__ACTIVITIES__.
1. Answer these questions about the birthday reflection:
(a) How many hours does the breakdown list?
(b) When was the quoted paragraph written?
(c) What date does the writer name as the possible final day?
2. Write the next part of the birthday reflection, picking up after its final sentence.

[Opening TEXT SECTION section]

Over Ten Thousand Days Around the Sun
I can officially say that I have survived my 27th year on this Earth.
Here are the numbers for a further breakdown:
- 883,699,200 seconds
- 14,728,320 minutes
- 245,472 hours
- 10,228 days
- 336 months
- 28 years
There are certain things I don’t want to share on here for privacy reasons, but there is something I thought about a while ago that I wanted to share. This may come off like some “therapy type shit” so if that sounds like it could be too much for your sensibilities, then feel free to stop reading here (enjoy this other blog post instead!).
The following is a paragraph I wrote around 2 months ago:
I had a thought the other day that intrigued me in a depressing and sadistic way. The thought popped into my head that I was not supposed to make it past 27 years of age. Let me clarify: I do not believe in fate or pre-determination (whatever that is actually called) or destiny. I just woke up with a strong feeling one morning, that right now, if things had gone differently earlier in my life, I would no longer be alive. Whether or not this is true, we will never truly know. According to the multiverse theory (where an infinite number of universes coexist, and where every possible outcome has happened, from the largest events being different, down to the smallest things: like atoms being in a different position. All the different infinite possibilities exist, and every second another infinite universes are created with all new branching timelines… fascinating stuff really) I would be right. But, sticking to just this universe and timeline, I think something shifted in my early twenties that set me off on this trajectory, avoiding my own untimely death on Tuesday, March 11th, 2025. If a different version of events had played out, that may have been my final day. Of course, we will never truly know. I just can’t shake the feeling from that day. Now, I’m not trying to imply that I am suicidal, no need to worry about me at this time. This year holds some of the best moments of my life, the highest I feel I have truly been. But it is also home to some of the lowest of my life, filled with sadness, loss, grief, anxiety, and hopelessness. I will strive to make this next year of my life the best one yet, and to live every day as if it could be my last.

[Closing TEXT SECTION section]
[Opening SOURCE DATA section]

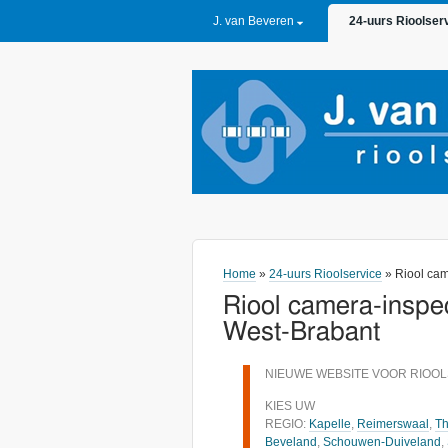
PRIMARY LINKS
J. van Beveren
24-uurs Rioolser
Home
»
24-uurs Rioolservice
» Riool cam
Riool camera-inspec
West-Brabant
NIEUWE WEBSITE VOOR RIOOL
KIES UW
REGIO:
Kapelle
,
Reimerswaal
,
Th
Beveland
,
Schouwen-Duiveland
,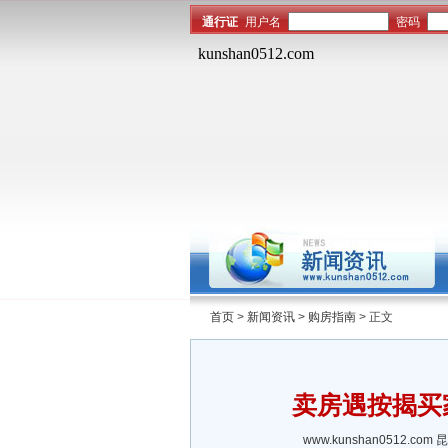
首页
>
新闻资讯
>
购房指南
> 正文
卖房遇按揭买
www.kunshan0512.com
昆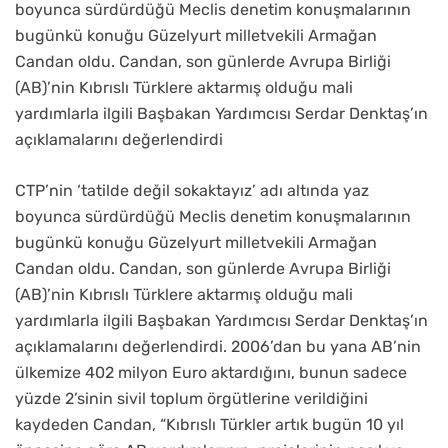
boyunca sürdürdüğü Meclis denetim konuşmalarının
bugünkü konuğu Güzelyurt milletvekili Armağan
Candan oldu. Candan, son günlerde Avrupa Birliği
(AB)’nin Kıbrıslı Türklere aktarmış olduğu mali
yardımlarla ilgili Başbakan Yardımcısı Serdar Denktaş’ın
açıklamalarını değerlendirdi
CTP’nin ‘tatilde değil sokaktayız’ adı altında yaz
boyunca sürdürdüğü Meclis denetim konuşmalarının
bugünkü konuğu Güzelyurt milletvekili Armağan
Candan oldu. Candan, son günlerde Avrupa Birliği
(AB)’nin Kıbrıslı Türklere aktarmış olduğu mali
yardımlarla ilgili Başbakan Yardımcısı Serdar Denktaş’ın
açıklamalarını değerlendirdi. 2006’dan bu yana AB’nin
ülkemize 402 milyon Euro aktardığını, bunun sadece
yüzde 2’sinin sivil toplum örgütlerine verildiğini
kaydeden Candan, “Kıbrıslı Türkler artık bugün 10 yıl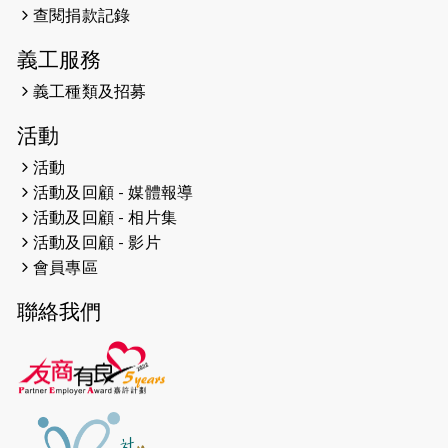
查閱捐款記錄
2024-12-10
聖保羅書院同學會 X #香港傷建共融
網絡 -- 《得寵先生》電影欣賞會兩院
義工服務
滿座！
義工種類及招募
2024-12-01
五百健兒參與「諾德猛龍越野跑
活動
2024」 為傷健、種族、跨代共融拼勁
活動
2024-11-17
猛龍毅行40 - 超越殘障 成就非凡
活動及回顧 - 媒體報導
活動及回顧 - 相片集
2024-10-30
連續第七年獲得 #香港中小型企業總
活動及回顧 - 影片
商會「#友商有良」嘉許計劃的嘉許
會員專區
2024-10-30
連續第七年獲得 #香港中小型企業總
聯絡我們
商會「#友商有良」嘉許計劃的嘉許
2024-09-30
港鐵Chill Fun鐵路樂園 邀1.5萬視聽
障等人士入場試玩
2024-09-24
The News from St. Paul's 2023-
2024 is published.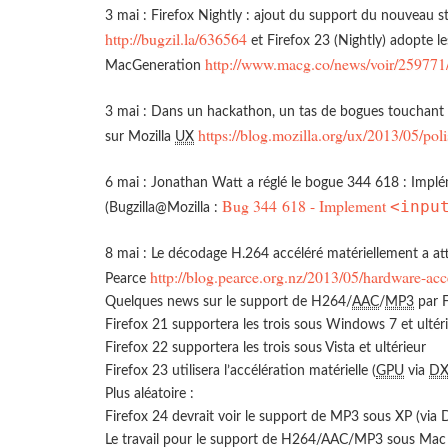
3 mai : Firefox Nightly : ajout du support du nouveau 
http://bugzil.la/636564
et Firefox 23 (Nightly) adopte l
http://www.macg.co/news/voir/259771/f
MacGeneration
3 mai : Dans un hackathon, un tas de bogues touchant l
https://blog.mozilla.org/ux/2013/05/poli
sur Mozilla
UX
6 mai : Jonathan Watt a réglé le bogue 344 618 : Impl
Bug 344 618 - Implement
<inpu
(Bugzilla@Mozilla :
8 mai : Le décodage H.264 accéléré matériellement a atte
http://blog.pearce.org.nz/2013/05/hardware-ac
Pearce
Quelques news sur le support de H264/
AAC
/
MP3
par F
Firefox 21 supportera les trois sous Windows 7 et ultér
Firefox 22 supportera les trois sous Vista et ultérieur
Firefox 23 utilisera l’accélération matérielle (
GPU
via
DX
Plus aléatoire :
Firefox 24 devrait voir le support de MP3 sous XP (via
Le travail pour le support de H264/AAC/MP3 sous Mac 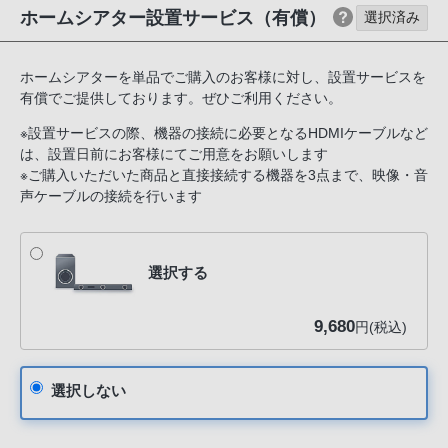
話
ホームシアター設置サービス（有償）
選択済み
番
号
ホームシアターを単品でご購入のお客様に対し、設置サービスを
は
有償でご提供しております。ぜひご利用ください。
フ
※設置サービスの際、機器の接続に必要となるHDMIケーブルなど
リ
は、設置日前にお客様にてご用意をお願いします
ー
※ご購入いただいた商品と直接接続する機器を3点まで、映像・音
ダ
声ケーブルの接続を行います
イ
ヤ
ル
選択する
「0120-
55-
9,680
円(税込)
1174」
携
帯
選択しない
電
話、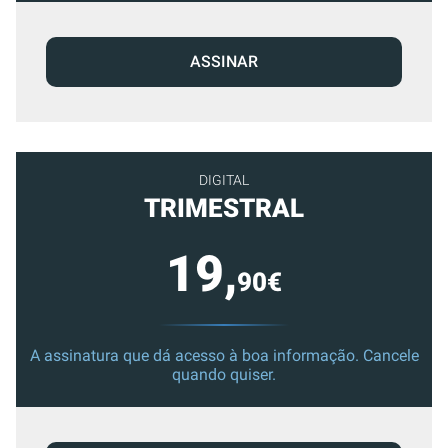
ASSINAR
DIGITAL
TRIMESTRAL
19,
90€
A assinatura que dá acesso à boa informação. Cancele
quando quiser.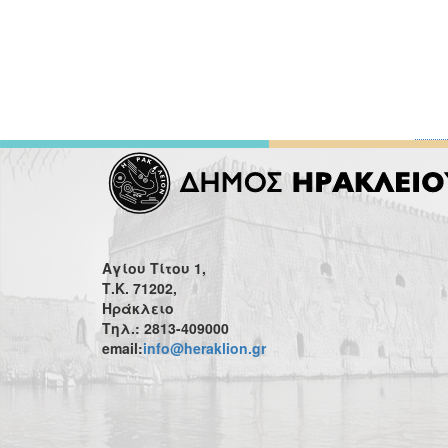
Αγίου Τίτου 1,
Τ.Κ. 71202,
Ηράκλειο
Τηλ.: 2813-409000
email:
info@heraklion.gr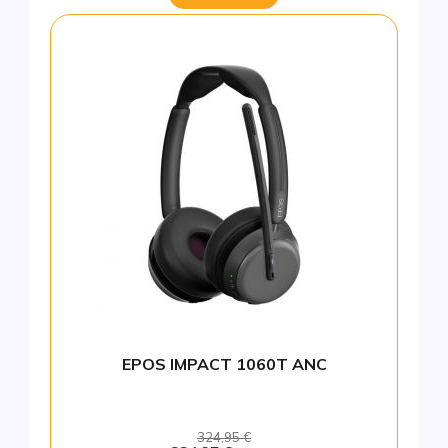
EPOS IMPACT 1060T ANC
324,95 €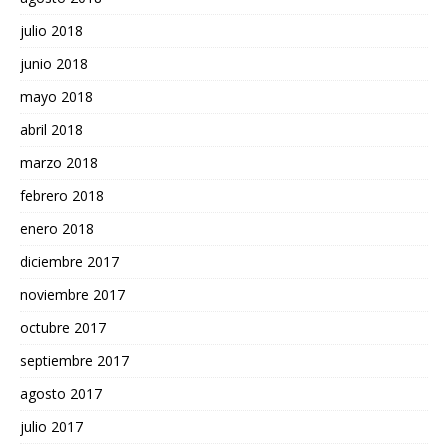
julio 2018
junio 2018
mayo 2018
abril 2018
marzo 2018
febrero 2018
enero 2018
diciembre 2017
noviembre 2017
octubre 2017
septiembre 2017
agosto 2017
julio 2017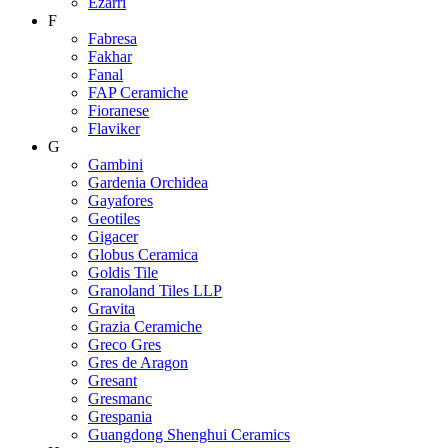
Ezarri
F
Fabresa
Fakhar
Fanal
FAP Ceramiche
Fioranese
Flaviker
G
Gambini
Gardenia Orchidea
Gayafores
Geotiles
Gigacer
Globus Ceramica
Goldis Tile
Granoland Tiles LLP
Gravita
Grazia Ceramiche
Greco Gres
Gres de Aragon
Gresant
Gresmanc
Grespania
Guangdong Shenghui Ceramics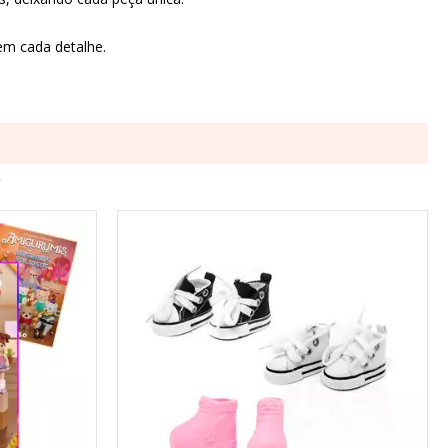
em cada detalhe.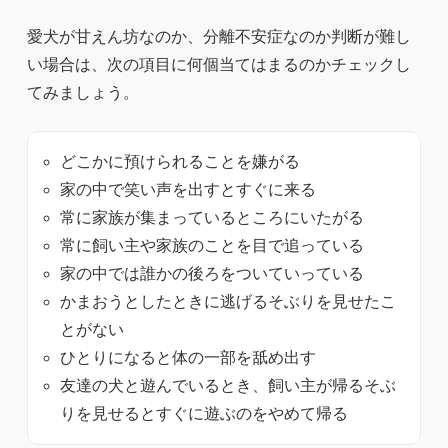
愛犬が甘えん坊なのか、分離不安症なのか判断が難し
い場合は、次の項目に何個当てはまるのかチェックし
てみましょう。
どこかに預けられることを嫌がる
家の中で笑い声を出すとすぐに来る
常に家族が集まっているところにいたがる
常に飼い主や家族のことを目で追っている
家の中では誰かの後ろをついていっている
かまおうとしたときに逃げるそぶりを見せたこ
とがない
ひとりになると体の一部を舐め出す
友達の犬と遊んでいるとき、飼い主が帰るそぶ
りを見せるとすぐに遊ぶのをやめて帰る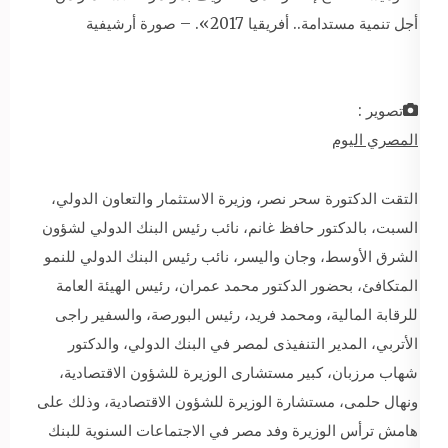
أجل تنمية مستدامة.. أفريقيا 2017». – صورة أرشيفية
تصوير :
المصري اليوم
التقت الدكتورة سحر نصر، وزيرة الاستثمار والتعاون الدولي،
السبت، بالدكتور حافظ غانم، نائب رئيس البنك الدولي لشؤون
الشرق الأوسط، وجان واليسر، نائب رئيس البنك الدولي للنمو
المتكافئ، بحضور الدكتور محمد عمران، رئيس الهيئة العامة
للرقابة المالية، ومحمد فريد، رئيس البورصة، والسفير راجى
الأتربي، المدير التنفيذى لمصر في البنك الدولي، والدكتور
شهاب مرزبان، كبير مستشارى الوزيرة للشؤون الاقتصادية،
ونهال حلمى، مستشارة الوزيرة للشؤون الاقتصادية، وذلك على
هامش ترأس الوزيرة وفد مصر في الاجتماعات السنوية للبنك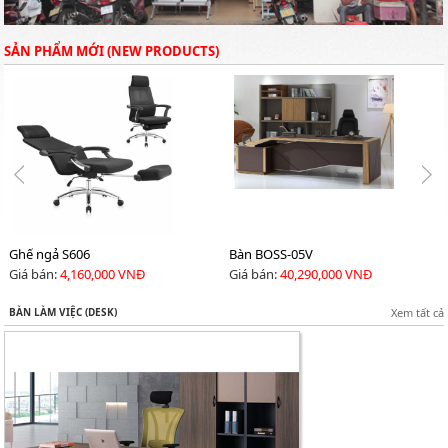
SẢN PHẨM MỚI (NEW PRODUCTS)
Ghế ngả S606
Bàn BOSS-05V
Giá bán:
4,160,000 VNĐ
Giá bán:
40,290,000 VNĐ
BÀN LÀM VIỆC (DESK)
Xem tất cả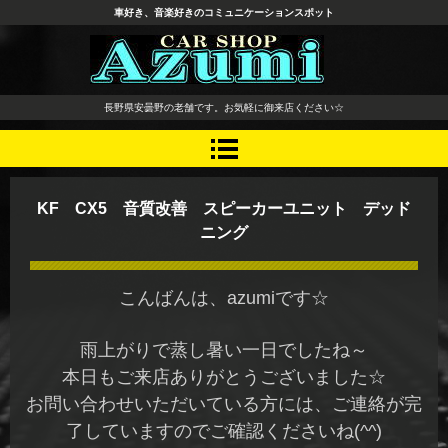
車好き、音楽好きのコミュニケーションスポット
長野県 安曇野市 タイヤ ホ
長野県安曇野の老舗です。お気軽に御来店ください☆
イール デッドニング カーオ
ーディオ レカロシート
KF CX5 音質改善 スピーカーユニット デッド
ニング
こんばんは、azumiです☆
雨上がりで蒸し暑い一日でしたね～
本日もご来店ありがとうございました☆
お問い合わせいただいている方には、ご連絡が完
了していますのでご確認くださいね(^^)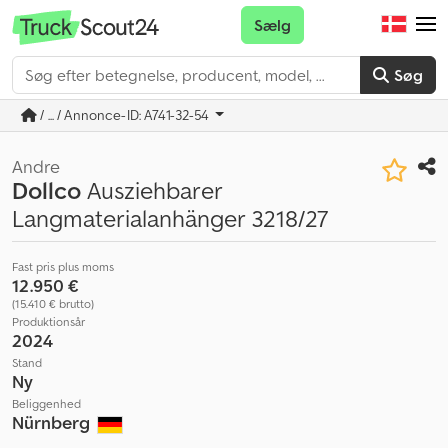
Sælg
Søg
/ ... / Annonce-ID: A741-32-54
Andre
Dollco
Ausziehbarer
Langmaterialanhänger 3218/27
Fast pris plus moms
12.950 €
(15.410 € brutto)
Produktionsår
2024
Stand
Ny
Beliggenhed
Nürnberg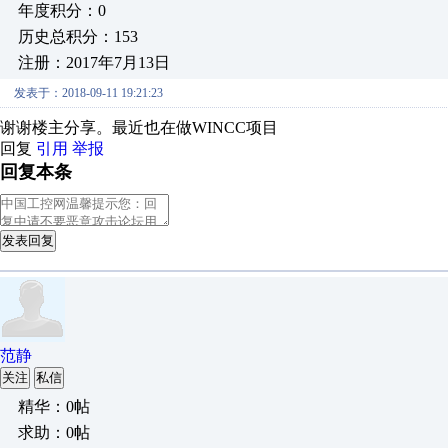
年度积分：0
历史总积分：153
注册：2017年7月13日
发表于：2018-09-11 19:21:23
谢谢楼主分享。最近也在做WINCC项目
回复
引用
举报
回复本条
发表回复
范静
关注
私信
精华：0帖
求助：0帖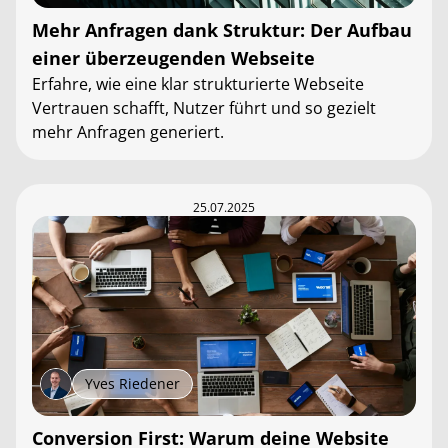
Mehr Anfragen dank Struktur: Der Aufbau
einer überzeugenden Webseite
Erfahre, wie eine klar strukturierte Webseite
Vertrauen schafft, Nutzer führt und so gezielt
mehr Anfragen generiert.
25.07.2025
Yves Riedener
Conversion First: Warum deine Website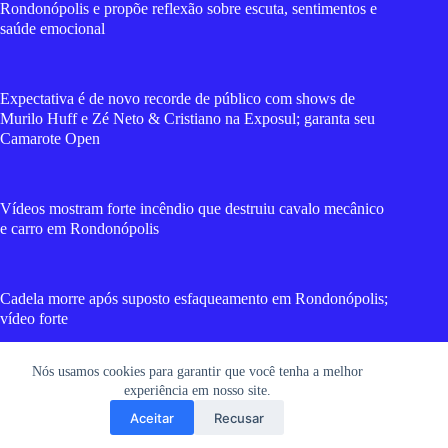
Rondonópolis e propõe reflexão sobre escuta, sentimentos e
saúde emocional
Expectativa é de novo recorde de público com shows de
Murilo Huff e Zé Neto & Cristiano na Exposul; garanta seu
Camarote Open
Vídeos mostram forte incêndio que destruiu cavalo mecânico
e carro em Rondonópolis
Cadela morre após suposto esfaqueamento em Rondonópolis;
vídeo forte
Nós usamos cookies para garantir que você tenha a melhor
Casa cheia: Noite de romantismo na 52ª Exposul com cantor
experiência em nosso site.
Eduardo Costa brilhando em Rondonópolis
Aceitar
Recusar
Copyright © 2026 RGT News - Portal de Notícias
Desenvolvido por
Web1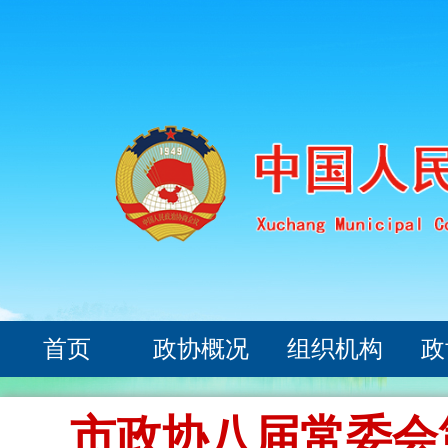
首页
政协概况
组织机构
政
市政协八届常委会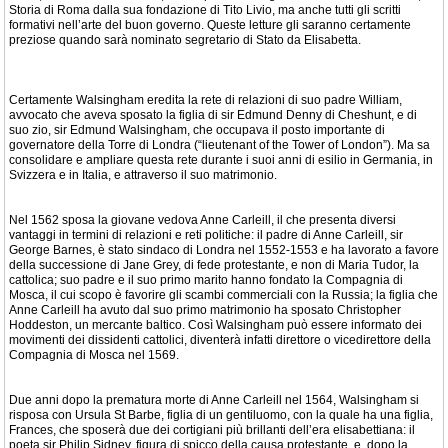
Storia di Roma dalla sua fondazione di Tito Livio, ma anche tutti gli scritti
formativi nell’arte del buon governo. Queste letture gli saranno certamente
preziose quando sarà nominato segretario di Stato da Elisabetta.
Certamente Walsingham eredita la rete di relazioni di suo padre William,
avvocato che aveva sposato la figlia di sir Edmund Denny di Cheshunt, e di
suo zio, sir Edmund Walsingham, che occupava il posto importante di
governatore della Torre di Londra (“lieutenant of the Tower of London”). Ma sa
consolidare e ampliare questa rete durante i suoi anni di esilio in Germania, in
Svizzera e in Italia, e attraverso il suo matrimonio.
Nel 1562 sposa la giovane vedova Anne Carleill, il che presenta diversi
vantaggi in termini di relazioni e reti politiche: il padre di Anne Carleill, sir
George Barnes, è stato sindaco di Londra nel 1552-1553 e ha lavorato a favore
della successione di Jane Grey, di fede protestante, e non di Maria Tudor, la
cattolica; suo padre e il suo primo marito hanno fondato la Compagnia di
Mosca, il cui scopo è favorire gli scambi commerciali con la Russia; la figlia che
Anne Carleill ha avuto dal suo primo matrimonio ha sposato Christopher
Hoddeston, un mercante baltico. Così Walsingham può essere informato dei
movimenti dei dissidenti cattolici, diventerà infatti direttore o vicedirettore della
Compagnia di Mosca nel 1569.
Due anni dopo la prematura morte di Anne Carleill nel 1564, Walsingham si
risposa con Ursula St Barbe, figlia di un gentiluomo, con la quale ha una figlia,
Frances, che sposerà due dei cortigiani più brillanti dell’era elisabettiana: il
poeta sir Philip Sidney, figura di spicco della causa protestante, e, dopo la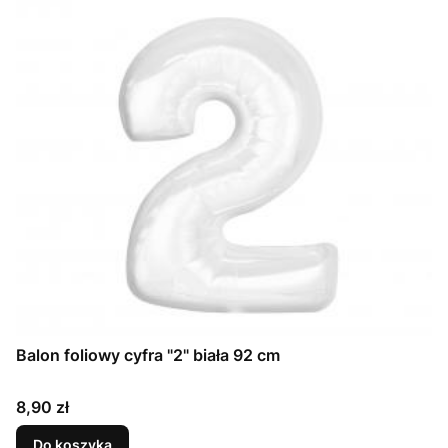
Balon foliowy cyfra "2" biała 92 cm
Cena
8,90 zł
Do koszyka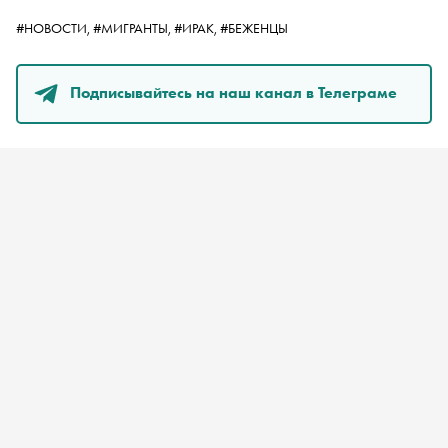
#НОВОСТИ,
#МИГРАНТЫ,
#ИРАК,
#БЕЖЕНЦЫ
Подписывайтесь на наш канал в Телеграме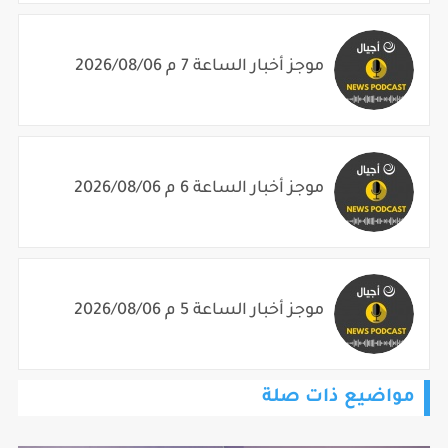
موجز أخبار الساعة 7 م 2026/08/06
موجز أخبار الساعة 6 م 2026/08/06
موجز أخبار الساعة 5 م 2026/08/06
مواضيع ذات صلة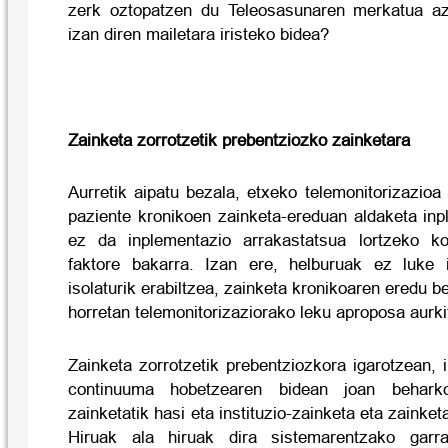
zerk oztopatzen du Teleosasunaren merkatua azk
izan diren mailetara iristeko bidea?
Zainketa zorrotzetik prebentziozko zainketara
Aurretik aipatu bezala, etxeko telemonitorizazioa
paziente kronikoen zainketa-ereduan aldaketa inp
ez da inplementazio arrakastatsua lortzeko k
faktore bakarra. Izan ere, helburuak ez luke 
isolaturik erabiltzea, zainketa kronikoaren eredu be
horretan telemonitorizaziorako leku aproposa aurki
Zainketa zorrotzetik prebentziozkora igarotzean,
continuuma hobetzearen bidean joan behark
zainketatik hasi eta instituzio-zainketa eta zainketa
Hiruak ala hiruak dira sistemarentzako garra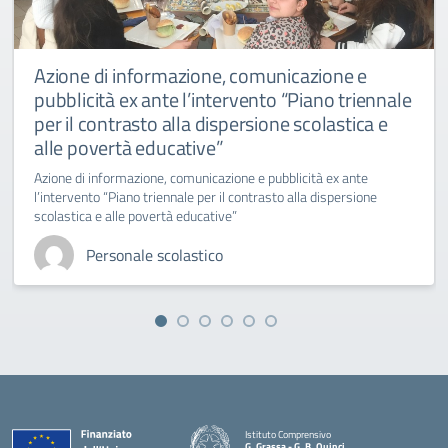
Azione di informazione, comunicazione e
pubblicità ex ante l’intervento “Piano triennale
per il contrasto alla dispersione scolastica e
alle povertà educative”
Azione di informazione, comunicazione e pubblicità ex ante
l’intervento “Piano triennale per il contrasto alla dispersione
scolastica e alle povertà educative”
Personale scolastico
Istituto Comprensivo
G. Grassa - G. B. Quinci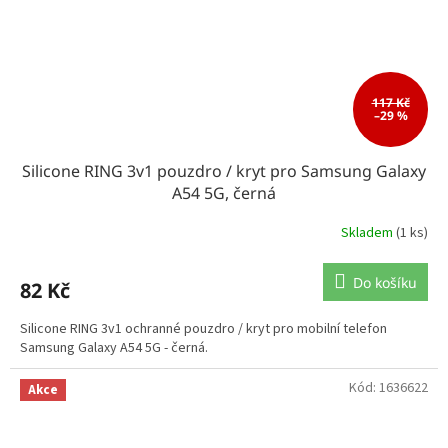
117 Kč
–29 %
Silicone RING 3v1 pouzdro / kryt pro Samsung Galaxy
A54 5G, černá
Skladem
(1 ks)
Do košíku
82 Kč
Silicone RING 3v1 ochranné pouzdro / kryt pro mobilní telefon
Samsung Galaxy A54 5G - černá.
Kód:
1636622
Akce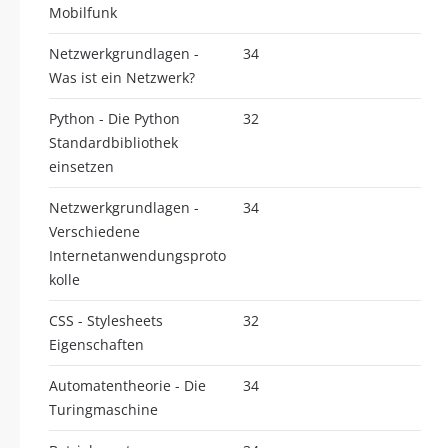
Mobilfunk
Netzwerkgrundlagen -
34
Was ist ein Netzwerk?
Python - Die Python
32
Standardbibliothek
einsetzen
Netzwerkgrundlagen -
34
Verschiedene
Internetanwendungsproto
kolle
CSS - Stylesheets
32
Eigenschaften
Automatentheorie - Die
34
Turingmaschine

[Closing SOURCE DATA section]

__ANSWERS BY ITEM__.
1.
(a) 245,472 hours
(b) Around 2 months ago
(c) Tuesday, March 11th, 2025

2.
Kinda heavy stuff, I know… I am not typically one to make assessments solely based on a gut feeling or intuition. I try to make assessments based on evidence alone, because I have experienced situations where my body was telling me one thing, when things were actually 100% fine (love you panic attacks in public spaces <3 ). But something about this thought stuck with me. I felt compelled to write it down, and to even revisit it at a later date (which is right now). It seems so significant, but I can’t quite piece together why my brain seems to think so. It’s possible it is because I have been thinking about my own death lately, and just how soon it could really be.
In a way, these lingering thoughts about mortality can be used for good. I recognize and try to admit the fact to myself every day that I will be dead someday. So I need to live like today is my true last day, or risk not completing everything I have wanted to get out of life. And that is a tough task. It can be hard to commit to doing some things if they aren’t as enjoyable, because I don’t want to waste precious time while I’m alive doing stuff that sucks! It’s a delicate balance, and I’m trying my hardest to keep myself from going insane with everything going on in the world. It’s not easy, but I think I am finding more and more of that balance as I go on. And in some ways, I gain a feeling of stability from the fact that I will die. I don’t have an infinite amount of time anymore, it’s draining every second, so I need to spend it doing something I WILL NOT regret. One example of this is spending time with friends and family! It can be difficult to find adequate time with loved ones these days, and with my life being as busy as it has been lately, I don’t think it will become any easier.
But that’s also kind of where the motivation comes from. The motivation to keep going, to push even harder, because some day I won’t be here to do any more pushing! I’m giving it my 100% every single day to try to make the world a better place. Whether that be through me trying to make my friend’s day better, or by doing good work for honest people through my job, or even through creating art. In every single action of my day, I’m trying to make other people’s lives better through my own actions, and I think that’s something we should all strive for. I have to be the change I want to see in the world, and that’s what I’m really trying to do…
That’s all I’m really tryna say!
Alright, I think I’m gonna go play some Bomb Rush Cyberfunk now. Bye bye!